Scientists have found that nearly all bird bodies have gotten lighter since the 1980s, losing an average of about 2% of body weight each decade, according to a new study published on Friday (12) in Science Advances magazine.

In a bird species that weighed about 30 grams in the 1980s, the population now averages 27.6 grams. The study also found that the wingspan was getting larger in a third of the Amazon bird species that were studied.

It is a pattern also seen in North American migratory birds.

“These birds don’t vary much in size. They’re pretty tight, so when everyone in the population is a few grams smaller, that’s significant,” says co-author Philip Stouffer, who is professor at Louisiana State University’s School of Renewable Natural Resources.

“This is definitely happening everywhere and probably not just with birds,” says Stouffer in a press release.

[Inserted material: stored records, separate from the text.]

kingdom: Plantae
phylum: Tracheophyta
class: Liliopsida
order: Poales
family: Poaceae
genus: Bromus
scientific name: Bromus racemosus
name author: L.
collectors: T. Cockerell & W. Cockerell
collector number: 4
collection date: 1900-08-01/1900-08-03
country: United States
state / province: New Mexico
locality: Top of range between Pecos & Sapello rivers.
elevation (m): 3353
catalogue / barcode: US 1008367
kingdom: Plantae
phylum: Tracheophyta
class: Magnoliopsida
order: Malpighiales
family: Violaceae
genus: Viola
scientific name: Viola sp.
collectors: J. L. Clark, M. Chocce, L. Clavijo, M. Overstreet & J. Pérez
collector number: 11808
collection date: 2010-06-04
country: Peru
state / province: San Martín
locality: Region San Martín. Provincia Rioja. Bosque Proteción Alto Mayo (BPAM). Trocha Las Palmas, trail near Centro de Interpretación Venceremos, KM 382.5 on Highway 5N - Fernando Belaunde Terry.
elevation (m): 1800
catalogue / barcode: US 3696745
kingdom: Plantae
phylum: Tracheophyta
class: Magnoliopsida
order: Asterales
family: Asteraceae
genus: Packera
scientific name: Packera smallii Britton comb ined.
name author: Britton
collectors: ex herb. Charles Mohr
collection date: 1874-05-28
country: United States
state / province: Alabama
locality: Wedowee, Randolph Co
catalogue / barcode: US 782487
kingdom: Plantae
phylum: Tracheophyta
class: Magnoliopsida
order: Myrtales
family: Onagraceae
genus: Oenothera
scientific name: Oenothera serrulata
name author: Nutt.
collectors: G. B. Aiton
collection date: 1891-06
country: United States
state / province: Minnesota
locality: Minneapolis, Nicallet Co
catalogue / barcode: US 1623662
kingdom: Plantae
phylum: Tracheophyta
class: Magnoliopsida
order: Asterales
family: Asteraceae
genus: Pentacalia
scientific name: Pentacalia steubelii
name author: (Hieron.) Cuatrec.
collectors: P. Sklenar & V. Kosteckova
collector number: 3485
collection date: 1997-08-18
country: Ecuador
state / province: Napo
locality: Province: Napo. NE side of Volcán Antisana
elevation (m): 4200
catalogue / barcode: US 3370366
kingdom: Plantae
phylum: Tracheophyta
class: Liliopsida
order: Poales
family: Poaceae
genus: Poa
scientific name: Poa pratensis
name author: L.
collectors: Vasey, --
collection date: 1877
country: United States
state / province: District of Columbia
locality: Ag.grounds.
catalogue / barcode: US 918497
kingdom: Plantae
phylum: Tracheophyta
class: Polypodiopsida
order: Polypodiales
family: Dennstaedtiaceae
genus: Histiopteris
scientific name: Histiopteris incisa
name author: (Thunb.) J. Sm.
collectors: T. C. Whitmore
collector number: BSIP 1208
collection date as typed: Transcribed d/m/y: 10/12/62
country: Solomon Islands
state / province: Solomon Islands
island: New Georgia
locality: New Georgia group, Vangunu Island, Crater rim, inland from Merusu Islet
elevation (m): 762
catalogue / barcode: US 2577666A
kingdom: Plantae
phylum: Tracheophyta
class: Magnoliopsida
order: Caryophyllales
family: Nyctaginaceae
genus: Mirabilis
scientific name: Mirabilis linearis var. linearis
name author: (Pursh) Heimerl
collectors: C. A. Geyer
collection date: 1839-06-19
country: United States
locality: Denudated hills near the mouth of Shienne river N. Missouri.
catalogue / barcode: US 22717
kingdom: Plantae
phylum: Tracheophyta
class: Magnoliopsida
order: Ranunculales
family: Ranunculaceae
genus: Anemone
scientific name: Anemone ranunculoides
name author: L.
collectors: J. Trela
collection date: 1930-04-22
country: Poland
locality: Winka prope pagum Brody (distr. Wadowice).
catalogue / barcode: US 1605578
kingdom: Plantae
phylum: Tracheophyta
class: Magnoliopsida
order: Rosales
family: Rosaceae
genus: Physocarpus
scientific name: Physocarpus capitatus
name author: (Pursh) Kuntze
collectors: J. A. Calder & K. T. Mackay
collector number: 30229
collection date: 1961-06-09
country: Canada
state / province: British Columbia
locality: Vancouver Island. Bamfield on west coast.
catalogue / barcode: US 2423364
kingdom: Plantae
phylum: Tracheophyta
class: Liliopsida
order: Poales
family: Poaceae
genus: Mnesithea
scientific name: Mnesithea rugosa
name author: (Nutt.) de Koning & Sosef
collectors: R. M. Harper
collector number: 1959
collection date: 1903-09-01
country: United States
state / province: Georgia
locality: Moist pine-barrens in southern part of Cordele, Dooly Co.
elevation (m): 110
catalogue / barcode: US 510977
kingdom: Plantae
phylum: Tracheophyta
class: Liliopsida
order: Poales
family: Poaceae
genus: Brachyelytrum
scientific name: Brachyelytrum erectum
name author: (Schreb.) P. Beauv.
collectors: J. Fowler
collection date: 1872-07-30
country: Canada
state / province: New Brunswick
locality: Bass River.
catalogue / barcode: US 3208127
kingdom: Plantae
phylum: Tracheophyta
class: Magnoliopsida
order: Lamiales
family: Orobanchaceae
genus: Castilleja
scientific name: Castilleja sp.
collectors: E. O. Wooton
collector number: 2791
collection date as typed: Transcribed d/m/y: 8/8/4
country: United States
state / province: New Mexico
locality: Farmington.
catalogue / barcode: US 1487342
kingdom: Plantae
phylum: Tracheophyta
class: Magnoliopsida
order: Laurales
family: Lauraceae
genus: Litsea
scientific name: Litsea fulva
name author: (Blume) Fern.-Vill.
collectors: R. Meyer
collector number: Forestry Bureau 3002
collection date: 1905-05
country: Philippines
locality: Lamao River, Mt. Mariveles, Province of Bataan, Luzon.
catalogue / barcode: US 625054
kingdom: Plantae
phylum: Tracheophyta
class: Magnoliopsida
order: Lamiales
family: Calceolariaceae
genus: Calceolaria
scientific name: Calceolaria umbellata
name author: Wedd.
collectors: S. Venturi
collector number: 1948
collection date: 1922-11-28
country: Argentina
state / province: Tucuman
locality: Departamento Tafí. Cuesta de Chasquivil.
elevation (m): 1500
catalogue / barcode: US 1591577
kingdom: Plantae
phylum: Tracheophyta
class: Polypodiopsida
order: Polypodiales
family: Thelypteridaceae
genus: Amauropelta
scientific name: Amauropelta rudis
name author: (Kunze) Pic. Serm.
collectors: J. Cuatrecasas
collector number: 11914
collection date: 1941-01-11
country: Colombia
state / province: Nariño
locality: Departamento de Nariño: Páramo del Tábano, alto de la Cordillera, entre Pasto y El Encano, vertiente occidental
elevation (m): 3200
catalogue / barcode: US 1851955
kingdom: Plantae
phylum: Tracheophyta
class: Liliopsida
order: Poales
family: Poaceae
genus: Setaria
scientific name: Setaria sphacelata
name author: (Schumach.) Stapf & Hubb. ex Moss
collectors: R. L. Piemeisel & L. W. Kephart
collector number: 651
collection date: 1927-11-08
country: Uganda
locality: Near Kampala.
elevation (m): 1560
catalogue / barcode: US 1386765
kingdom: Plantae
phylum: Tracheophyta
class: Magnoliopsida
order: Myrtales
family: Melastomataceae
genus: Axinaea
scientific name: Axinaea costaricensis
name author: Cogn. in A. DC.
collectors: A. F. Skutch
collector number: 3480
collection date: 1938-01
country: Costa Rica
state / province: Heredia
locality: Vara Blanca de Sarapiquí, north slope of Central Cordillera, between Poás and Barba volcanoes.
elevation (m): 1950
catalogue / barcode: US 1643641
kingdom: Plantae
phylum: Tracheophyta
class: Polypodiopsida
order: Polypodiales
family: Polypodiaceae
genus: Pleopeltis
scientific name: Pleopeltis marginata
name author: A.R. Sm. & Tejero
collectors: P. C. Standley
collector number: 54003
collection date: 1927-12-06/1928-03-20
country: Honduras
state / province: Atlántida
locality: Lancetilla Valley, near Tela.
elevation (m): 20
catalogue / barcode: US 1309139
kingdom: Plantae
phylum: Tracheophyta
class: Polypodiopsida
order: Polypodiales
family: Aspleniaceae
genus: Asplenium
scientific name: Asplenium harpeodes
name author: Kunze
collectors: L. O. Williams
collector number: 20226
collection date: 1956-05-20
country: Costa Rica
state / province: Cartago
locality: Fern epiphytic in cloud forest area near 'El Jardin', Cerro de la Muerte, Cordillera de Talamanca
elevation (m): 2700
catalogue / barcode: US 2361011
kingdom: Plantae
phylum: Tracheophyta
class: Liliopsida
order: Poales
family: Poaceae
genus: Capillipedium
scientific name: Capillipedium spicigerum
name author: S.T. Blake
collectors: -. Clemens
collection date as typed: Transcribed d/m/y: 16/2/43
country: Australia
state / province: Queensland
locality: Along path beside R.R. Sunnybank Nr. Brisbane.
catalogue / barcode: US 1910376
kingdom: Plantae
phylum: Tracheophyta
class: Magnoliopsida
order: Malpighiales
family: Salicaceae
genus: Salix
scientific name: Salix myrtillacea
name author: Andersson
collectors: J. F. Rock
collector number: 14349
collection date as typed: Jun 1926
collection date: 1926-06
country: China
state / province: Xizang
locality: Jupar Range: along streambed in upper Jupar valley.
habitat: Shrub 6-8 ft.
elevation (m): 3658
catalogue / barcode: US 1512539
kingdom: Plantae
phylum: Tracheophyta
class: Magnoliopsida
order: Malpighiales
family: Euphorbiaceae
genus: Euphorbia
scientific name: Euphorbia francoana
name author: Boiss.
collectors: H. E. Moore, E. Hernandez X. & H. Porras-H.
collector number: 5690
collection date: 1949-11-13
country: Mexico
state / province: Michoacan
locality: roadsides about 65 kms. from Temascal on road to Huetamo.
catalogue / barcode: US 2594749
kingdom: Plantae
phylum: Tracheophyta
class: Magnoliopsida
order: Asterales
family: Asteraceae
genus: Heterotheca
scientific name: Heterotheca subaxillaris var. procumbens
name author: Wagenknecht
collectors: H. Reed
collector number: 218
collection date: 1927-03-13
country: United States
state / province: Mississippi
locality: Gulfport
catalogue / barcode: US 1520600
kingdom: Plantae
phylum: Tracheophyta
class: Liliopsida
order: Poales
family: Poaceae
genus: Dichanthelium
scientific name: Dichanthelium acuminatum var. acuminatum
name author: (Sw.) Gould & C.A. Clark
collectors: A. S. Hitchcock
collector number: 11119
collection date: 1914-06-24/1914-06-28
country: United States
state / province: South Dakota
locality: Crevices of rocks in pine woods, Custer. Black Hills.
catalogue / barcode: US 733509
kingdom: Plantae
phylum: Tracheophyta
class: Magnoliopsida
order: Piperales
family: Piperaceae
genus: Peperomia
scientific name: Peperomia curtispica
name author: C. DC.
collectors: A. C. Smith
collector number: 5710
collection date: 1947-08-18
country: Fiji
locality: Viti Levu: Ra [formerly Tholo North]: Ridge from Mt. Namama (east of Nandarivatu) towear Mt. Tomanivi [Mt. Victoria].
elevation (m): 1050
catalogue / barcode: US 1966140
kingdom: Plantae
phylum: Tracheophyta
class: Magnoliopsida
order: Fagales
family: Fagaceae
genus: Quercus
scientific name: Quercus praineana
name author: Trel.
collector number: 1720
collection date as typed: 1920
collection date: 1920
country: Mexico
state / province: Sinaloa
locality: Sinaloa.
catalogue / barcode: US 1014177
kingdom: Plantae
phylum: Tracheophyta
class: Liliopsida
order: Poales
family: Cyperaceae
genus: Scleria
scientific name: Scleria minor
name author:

“If you look out the window and consider what you’re seeing outside, conditions aren’t the same as they were 40 years ago, and it’s very likely that plants and animals are also responding to these changes. We have this idea that the things we see are fixed in time, but if these birds are not fixed in time, that might not be true.”

Energy Efficient Wings

Birds that lived high up in the forest canopy, which were most exposed to the heat and driest conditions, had the most dramatic changes in body weight and wing size, the researchers found.

Lesser body weight and increased wing length mean birds use energy more efficiently, the researchers note. For example, compared to a jet fighter with short wings that needs a lot of fuel to fly, a glider plane with a thin body and long wings flies with much less energy.

The study concluded that warmer weather was the driving force behind these changes, but the mechanism at play was not entirely clear. The climate of the Brazilian Amazon, where the birds lived, had become warmer and more humid, at least during the rainy season, throughout the study period.

Since 1966, rainfall has increased by 13% in the wet season and decreased by 15% in the dry season, with temperatures increasing by 1°C in the wet season and 1.6°C in the dry season.

Climate change may have made food or other resources scarcer, the research points out.

“Together, body proportions have moved in the direction of more efficient flight and less metabolic heat production and are consistent with plastic or genetic adaptation to resources or thermal stress under climate change,” the study says.

Animals are dealing with climate change in different ways.

In the Mediterranean Sea, fish, crustaceans and molluscs are found in deeper habitats as the water warms.

Animals are developing larger beaks, legs and ears that allow them to better regulate body temperature as the planet gets warmer, other research found.